8 Amazingly Weird-Ass Animals You Never Knew Existed

8 Amazingly Weird-Ass Animals You Never Knew Existed

The world is a big place; So big, in fact, scientists are still identifying new species, like the eight new species of a long-legged spider found in Brazil in February. With plenty of wildlife left to explore, sometimes incredibly strange animals can be found.

"Science has identified some 2 million species of plants, animals and microbes on Earth," according to LiveScience. "Scientists estimated there are millions more left to discover, and new species are constantly discovered and described." 

Here are some amazingly weird animals you may have never seen before.

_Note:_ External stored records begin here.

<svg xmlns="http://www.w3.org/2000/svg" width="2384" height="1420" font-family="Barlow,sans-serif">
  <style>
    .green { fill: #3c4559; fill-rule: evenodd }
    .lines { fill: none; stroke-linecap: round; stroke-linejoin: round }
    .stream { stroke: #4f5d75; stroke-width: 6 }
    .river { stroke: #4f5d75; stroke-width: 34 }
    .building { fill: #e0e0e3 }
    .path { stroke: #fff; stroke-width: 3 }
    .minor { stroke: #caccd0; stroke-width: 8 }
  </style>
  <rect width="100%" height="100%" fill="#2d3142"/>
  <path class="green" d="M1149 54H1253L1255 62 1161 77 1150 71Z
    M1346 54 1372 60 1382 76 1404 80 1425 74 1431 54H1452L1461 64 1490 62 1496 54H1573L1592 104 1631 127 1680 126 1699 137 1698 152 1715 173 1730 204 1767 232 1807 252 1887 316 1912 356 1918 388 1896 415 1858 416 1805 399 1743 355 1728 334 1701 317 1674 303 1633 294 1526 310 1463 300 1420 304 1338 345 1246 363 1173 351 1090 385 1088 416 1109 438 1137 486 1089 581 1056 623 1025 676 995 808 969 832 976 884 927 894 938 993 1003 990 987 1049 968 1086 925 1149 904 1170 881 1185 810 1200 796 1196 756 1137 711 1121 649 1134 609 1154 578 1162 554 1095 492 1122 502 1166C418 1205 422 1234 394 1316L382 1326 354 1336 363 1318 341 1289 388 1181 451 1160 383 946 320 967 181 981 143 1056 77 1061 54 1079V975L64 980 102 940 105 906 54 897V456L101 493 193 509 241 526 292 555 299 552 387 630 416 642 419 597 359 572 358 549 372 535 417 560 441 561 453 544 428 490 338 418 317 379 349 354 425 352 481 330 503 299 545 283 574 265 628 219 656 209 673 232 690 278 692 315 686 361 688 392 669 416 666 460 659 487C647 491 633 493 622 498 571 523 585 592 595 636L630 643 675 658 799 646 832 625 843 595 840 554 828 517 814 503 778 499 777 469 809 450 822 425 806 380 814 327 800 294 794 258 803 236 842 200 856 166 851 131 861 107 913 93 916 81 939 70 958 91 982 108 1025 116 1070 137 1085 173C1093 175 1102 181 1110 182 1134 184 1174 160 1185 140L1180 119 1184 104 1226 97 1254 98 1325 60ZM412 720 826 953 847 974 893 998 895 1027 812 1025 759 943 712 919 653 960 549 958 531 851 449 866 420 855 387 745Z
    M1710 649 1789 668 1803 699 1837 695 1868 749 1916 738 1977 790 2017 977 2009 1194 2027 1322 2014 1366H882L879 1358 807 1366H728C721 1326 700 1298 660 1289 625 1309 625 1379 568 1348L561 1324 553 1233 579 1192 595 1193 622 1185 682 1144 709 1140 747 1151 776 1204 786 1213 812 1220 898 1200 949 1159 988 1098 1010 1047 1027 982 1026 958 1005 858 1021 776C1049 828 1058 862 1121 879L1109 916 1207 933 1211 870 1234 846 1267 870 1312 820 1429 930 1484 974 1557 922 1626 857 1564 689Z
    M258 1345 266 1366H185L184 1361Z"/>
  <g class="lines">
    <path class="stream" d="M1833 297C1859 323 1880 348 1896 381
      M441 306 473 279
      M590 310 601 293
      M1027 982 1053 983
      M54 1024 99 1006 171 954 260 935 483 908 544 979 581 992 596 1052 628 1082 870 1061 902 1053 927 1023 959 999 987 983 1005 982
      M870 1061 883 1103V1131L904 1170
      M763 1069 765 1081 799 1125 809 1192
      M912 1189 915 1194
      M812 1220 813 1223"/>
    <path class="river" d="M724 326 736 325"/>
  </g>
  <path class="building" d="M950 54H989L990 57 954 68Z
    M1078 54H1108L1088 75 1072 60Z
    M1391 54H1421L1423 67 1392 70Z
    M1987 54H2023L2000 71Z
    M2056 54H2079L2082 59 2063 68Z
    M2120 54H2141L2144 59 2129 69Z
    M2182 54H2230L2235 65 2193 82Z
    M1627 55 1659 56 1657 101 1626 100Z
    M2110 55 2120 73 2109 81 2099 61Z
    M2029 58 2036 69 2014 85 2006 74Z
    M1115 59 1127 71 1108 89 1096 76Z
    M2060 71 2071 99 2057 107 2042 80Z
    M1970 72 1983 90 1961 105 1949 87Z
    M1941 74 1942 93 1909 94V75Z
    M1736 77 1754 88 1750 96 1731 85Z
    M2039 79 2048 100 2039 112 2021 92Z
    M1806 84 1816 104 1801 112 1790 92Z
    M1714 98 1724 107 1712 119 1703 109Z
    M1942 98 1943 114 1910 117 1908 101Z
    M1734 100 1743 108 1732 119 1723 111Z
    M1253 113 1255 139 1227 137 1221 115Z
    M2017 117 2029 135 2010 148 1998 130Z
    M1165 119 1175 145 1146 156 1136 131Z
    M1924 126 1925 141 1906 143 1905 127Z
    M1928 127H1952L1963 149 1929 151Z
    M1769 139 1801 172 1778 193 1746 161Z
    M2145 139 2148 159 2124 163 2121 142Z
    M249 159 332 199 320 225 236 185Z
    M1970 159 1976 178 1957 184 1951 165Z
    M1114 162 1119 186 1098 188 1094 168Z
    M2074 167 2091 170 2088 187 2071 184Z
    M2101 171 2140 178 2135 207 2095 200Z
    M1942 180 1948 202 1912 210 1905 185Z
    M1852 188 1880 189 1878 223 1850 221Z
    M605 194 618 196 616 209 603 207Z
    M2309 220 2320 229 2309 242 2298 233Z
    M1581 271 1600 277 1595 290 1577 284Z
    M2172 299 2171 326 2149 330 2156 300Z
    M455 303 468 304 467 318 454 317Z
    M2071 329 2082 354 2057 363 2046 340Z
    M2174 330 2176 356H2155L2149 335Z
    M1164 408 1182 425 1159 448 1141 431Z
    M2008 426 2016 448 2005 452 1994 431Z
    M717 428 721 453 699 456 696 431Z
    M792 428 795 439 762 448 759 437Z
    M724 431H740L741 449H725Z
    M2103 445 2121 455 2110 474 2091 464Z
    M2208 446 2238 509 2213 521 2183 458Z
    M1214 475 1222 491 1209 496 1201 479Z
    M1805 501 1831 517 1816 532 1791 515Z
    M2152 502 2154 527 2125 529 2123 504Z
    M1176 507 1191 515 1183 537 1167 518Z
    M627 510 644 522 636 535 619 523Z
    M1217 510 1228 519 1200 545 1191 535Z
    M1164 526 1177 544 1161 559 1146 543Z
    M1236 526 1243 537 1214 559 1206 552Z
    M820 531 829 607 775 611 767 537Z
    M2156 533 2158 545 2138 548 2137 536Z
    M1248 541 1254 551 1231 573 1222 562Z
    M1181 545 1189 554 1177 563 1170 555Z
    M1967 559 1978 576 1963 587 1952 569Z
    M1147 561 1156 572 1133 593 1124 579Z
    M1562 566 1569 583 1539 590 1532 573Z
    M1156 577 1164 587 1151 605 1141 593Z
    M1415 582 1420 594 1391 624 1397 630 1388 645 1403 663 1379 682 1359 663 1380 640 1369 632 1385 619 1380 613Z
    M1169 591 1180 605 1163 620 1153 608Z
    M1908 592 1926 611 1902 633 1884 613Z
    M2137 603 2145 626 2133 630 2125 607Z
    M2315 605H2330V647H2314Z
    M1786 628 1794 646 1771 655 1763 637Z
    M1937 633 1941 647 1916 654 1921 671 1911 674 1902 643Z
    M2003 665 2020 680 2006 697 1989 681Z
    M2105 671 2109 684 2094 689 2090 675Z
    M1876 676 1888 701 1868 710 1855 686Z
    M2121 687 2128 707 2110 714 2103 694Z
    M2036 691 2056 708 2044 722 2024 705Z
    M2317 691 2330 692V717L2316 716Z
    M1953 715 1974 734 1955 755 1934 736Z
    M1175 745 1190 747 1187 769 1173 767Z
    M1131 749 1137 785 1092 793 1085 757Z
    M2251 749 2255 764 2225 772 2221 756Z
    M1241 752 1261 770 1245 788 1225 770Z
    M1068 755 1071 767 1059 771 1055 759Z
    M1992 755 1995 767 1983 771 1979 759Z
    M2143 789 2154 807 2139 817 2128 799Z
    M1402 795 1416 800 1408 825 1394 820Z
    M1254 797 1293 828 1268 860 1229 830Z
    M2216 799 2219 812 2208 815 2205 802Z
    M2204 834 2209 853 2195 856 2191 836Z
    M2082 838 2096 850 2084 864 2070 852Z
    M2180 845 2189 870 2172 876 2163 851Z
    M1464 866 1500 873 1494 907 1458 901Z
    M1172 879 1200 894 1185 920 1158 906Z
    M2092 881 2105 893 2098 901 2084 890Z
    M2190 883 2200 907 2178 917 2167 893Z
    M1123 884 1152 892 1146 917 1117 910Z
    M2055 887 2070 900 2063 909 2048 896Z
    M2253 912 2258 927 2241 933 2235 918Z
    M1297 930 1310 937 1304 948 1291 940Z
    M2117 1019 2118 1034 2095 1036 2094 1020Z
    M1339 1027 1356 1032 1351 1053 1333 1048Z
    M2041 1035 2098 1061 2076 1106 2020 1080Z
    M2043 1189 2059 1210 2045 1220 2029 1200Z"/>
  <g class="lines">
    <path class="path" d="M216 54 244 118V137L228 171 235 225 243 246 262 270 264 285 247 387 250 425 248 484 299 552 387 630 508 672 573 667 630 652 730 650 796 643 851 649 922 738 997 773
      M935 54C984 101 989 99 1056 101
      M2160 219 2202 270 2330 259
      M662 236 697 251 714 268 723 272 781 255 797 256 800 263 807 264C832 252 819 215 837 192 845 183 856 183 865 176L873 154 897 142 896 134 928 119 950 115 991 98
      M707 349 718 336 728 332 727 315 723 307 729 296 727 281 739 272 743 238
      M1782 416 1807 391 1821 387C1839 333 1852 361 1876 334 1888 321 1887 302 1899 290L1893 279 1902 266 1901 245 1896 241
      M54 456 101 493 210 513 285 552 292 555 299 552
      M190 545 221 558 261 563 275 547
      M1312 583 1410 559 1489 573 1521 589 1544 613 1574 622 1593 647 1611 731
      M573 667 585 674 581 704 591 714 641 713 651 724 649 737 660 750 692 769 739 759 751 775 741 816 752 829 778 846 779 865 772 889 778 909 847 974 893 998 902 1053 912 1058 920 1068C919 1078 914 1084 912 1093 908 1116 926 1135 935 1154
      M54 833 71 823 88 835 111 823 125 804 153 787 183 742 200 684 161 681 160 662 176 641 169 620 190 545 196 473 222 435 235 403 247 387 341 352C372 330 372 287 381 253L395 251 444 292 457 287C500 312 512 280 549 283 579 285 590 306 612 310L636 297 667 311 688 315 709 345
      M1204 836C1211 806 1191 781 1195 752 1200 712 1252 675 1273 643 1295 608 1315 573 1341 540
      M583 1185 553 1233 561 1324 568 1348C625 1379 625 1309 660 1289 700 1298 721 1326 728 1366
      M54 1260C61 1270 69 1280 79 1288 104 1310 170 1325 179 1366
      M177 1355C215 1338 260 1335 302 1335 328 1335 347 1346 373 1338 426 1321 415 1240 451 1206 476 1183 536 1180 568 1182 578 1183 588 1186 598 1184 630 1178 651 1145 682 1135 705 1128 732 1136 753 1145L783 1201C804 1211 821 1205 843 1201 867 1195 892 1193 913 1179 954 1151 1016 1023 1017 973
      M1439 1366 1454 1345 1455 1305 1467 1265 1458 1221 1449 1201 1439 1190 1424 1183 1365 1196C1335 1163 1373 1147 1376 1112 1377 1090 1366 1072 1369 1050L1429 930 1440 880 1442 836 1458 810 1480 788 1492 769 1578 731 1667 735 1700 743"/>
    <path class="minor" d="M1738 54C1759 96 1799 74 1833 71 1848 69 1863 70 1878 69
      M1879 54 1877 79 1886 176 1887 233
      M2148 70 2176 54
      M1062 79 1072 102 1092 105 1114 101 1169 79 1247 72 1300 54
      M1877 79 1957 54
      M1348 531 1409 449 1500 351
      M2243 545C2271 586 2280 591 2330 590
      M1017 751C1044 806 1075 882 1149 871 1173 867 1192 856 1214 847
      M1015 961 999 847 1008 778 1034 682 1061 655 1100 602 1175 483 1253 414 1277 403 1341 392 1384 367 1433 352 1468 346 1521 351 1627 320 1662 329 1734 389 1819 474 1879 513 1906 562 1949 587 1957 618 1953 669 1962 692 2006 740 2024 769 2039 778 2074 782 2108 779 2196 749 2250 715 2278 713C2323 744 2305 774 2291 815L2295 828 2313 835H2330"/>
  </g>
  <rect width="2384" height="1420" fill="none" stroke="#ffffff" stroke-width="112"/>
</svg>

Read more: SeaWorld Employees Posed as Animal Rights Activists to Scope Out Its Opponents

Tardigrade

Meet one of the most resilient life forms on the planet — tardigrades. Tardigrades are eight-legged micro-animals that can thrive just about anywhere on the planet, from ice, deep sea trenches to mountaintops — even outer space. "When faced with extreme conditions, tardigrades can dry out completely, replacing almost of the water in their bodies with a sugar called trehalose," Maeve McDermott wrote in a National Geographic blog. "As a result, they're able to survive environments that would otherwise kill them."

Goblin Shark

This odd-looking sea creature is known as the goblin shark. Although the shark appears to be the stuff of nightmares, humans don't have too much to fear. The goblin shark is rarely seen, as it stays near the bottom of the ocean. In May, the Australian Museum received the shark from a fisherman who mistakenly caught the creature. "The museum is calling the shark the 'Alien of the Deep' because it hunts for prey on the ocean floor, down anywhere from 984 to 2,952 feet (300 to 900 meters) below the surface of the water," NBC News reported.

Sea Pig

Not actually a pig, these interesting creatures are instead a type of sea cucumber that can be found in every ocean on the globe. According to Wired, in some areas, sea pigs make up over 95% of the total weight of all animals that can be found of the deepest parts of the ocean. These creatures scour the ocean floor, eating whatever sinks to the bottom.

Hummingbird Hawk-Moth

A moth that looks more like a hummingbird, the aptly named hummingbird hawk-moth's wings beat so rapidly that they produce an audible hum, reinforcing the illusion that the moth is actually the tiny bird. "Like them, they can remain suspended in the air in front of a flower while they unfurl their long tongues and insert them in flowers to sip their nectar," the official website of the United States Forest Service stated. 

Black Dragonfish

No, this creature isn't an extra from the Alien movie. The black dragonfish is a slender fish that lives in deep water, to the tune of about 2,000 meters. According to Discovery, the female dragonfish  does most of the work, by using its sharp teeth to capture other fish, while the male dragonfish is significantly smaller, has no digestive system, or teeth and its primary function is reproduction. The fish also is able to produce its own light, through bioluminescence. 

Gerenuk

The gerenuk, whose name means "giraffe-necked" in the Somali language, is a long-necked antelope that can be found in Africa. Gerenuk are primarily herbivores, but the way they forage for food is unique. "Gerenuk have a unique ability — they can stand and balance themselves on their hind legs to reach the higher leaves that many other animals cannot reach," according to Click 2 Houston.

Saiga Antelope 

An endangered species, nearly half of the global population of the saiga antelope died off in 2015, according to Nature.com. "There are all sorts of possibilities," E.J. Milner-Gulland, a conservation biologist at Imperial College London, told the Guardian when asked what caused the deaths of the antelope species. "Saigas are moving further north now than they have done in the past and may be encountering different pastures. Large amounts of rainfall can pose a problem, with lush grasses causing bloat. We need to rule out the transmission of disease from livestock." Known for its large nose, draped over the mouth of the saiga, the flexible nose helps the antelope breathe in dusty environments. 

Maned Wolf

Another near-threatened species, the maned wolf has a unique characteristic: The mane on its neck stands on end when the animal senses danger. "The maned wolf is actually not a wolf, and also not a fox," according to the Verge. "It does belong to the canidae family, so it's a distant cousin of wolves, foxes and domesticated dogs. It is the largest canid you can find in South America, unless you bring your Saint Bernard there on vacation." This animal is omnivorous, meaning it feasts on reptiles, birds, eggs, fruits and vegetables.